Saved entries
^^^^^^^^

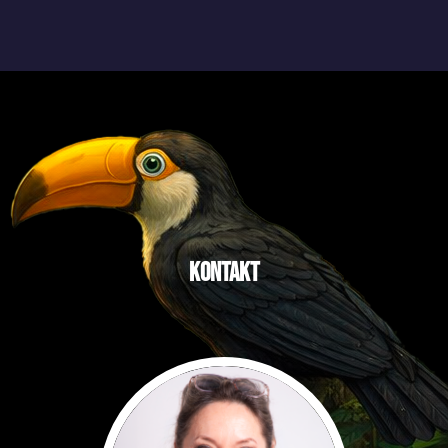
Kontakt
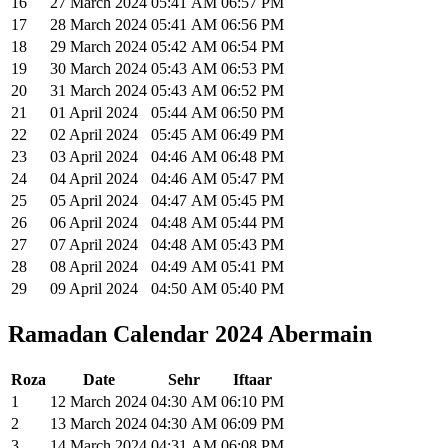
16
27 March 2024
05:41
AM
06:57
PM
17
28 March 2024
05:41
AM
06:56
PM
18
29 March 2024
05:42
AM
06:54
PM
19
30 March 2024
05:43
AM
06:53
PM
20
31 March 2024
05:43
AM
06:52
PM
21
01 April 2024
05:44
AM
06:50
PM
22
02 April 2024
05:45
AM
06:49
PM
23
03 April 2024
04:46
AM
06:48
PM
24
04 April 2024
04:46
AM
05:47
PM
25
05 April 2024
04:47
AM
05:45
PM
26
06 April 2024
04:48
AM
05:44
PM
27
07 April 2024
04:48
AM
05:43
PM
28
08 April 2024
04:49
AM
05:41
PM
29
09 April 2024
04:50
AM
05:40
PM
Ramadan Calendar 2024 Abermain
Roza
Date
Sehr
Iftaar
1
12 March 2024
04:30
AM
06:10
PM
2
13 March 2024
04:30
AM
06:09
PM
3
14 March 2024
04:31
AM
06:08
PM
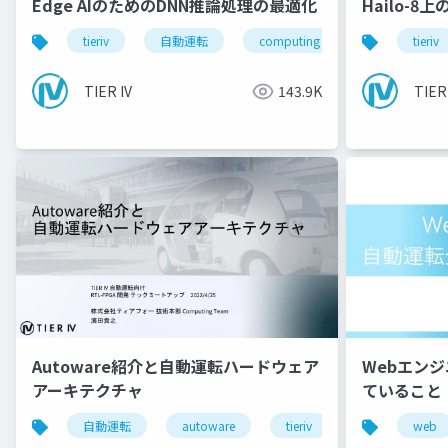
Edge AIのためのDNN推論処理の最適化
Hailo-8
tieriv
自動運転
computing
tierivmeetup
tieriv
TIER IV
143.9K
TIER
Autoware紹介と自動運転ハードウェア
Webエン
アーキテクチャ
ていること
自動運転
autoware
tieriv
fpga
web
rt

^^^^^^^^

Work item ->
Tell how many lines of the records above contain "March", replying with the number only.

Answer to this problem ->
8